# Text
No, I collapsed into a blubbering mess because the overwhelming task of raising tiny humans in this world is downright SCARY. I can not sign onto facebook without being inundated with Coronavirus warnings and threats to stock up my pantry. In a moment of weakness I did an Amazon search and the price of hospital face masks is up to SEVENTY DOLLARS a pack. Yesterday I read a post on a friend's wall telling me to take my kids out of public schools because the government is after them and vaccines are of the devil. My next door neighbor believes that I'm destroying the ozone because I start my car in the mornings before I load my kids up. And, I thought very seriously about canceling our family adventure to go see the Beach Boys in concert this Summer because I couldn't think of a better place for a mass shooting to occur.
Look, I'm not denying that vaccines are harmful and I'm not saying we shouldn't be petitioning on the steps of the Capitol Building to advocate for our rights and the protection of our families. I'm not saying that my neighbor is crazy and that she's one step away from being sucked into some unknown layer of the Ozone. (Okay, I maybe AM saying that). I'm not saying that it wouldn't be wise to stock up on elderberry syrup and extra pantry supplies or that I shouldn't think twice before taking our family to a large public outing.

# Dataset
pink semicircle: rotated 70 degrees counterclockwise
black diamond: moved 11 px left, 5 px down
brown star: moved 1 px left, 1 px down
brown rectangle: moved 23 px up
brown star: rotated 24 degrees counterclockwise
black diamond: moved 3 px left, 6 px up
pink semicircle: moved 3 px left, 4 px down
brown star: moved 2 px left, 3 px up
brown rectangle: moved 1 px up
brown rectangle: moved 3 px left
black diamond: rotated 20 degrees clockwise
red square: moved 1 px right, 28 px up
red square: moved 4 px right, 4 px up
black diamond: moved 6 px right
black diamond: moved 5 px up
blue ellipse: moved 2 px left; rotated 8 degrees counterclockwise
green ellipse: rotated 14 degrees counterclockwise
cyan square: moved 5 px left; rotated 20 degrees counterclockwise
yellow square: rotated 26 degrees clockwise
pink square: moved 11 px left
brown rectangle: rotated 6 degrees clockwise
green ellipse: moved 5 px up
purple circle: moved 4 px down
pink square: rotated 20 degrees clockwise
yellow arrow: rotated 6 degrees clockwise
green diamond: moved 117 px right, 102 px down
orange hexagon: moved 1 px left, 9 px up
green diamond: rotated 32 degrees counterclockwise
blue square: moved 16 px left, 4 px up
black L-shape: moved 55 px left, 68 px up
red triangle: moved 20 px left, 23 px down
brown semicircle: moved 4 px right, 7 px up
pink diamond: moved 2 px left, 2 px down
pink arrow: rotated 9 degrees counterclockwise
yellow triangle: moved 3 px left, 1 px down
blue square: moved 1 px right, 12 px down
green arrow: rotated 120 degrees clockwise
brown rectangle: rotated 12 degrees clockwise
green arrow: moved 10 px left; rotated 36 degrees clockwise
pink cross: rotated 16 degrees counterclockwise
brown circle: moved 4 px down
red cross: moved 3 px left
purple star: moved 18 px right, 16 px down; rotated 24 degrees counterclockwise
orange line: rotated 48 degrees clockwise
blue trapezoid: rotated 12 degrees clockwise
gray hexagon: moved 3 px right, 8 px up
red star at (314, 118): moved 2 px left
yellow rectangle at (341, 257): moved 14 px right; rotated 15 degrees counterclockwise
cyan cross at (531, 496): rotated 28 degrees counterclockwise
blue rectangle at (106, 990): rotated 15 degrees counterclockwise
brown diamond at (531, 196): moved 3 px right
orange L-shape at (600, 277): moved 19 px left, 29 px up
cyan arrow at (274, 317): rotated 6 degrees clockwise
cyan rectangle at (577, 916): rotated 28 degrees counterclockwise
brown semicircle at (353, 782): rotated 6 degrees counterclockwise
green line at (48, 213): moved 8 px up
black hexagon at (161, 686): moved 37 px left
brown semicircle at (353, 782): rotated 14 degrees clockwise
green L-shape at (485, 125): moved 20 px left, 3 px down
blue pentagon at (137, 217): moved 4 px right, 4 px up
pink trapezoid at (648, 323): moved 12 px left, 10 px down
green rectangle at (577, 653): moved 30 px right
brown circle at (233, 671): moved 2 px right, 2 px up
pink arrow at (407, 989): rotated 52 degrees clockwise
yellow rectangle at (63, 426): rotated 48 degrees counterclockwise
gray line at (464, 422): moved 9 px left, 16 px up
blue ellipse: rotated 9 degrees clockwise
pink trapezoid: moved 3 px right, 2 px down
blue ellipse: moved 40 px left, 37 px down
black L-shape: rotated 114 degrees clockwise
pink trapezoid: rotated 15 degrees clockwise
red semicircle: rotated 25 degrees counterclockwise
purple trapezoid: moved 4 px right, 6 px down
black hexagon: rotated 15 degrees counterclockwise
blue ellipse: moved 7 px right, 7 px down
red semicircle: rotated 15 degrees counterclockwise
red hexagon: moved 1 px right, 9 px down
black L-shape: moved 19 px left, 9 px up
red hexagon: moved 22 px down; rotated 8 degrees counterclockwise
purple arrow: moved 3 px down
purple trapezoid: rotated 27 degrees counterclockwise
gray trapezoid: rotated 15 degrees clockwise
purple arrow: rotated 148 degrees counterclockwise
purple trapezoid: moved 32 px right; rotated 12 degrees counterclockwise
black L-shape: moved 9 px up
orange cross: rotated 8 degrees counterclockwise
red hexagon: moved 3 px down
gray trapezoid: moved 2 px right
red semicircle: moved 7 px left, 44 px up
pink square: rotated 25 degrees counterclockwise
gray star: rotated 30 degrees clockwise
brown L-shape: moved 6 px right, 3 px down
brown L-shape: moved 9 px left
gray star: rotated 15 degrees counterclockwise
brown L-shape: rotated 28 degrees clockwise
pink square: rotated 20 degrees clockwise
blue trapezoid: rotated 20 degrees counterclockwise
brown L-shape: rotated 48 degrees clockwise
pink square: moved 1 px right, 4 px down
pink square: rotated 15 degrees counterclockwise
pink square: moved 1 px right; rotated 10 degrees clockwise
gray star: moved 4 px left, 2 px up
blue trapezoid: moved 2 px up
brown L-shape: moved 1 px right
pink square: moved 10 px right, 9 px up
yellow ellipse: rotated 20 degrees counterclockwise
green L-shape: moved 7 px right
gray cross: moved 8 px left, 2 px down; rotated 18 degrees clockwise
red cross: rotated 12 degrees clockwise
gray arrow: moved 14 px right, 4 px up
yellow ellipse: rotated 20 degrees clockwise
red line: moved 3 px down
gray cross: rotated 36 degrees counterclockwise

# Parts of the exercise
1 - According to the passage about parenting fears, what was the price of a pack of hospital face masks on Amazon?
2 - Go on with the passage about parenting fears from the point where it stops.
The listing is not needed here.

# Results of the exercise
1 - Seventy dollars a pack.

2 -
But what I am saying quite literally is this:
KEEP ME NEAR THE CROSS LORD JESUS. You guys, I am DONE. I am not usually an anxious person. I have been honest in sharing that I struggle chronically with bouts of depression. But, anxiety is generally not a huge "thing" for me. Lately though, I have been so burdened and overcome by the anxiety and the seemingly impossible MOUNTAIN of a task that is before me. HOW do I raise healthy, well rounded, kind and selfless humans in a world that is downright terrifying to me? How do I make informed and educated decisions about how to protect their bodies and their minds and hearts without allowing my own JOY to be stolen and trampled on by fear of the unknown and fear that I'm going to make or not make a decision that might alter the course of their little lives?
I was reminded in reading Genesis 3 today that after Adam and Eve sinned, God came looking for them and He asked, "Where are you?" He didn't physically want to know where they were. Because, He's God, and of course he knew exactly where they were physically hiding. No, he was asking "Where are your hearts?" "Why are you HIDING from me?" I was humbly reminded of how often I hide when I am ashamed, or fearful or feel utterly helpless.
I hop on social media to mindlessly scroll through Facebook and (surprise, surprise), I sign off more anxious than ever. I turn on the Bachelor to numb myself and get lost in the insane drama of catty women and a downright douche bag of a man. Hello, Peter. I hop on Amazon Prime and I search for hospital face masks or Easter outfits-- depending on which end of the stress pendulum I'm swinging towards in that moment. I tune out the voice of God or I silence my own thoughts by throwing on an audio book or a podcast. Anything to hide and avoid and numb what's really going on in my heart. Anything to avoid really seeking God in the middle of life's HARD and messy and broken places.
So this morning, I humbly came before Jesus, broken and with hands spread out in an offering of surrender. I offered Him my heart and I told Him everything I've been feeling and I asked for Him to renew His place on the throne and in JESUS' NAME to take back all fear and anxiety and power.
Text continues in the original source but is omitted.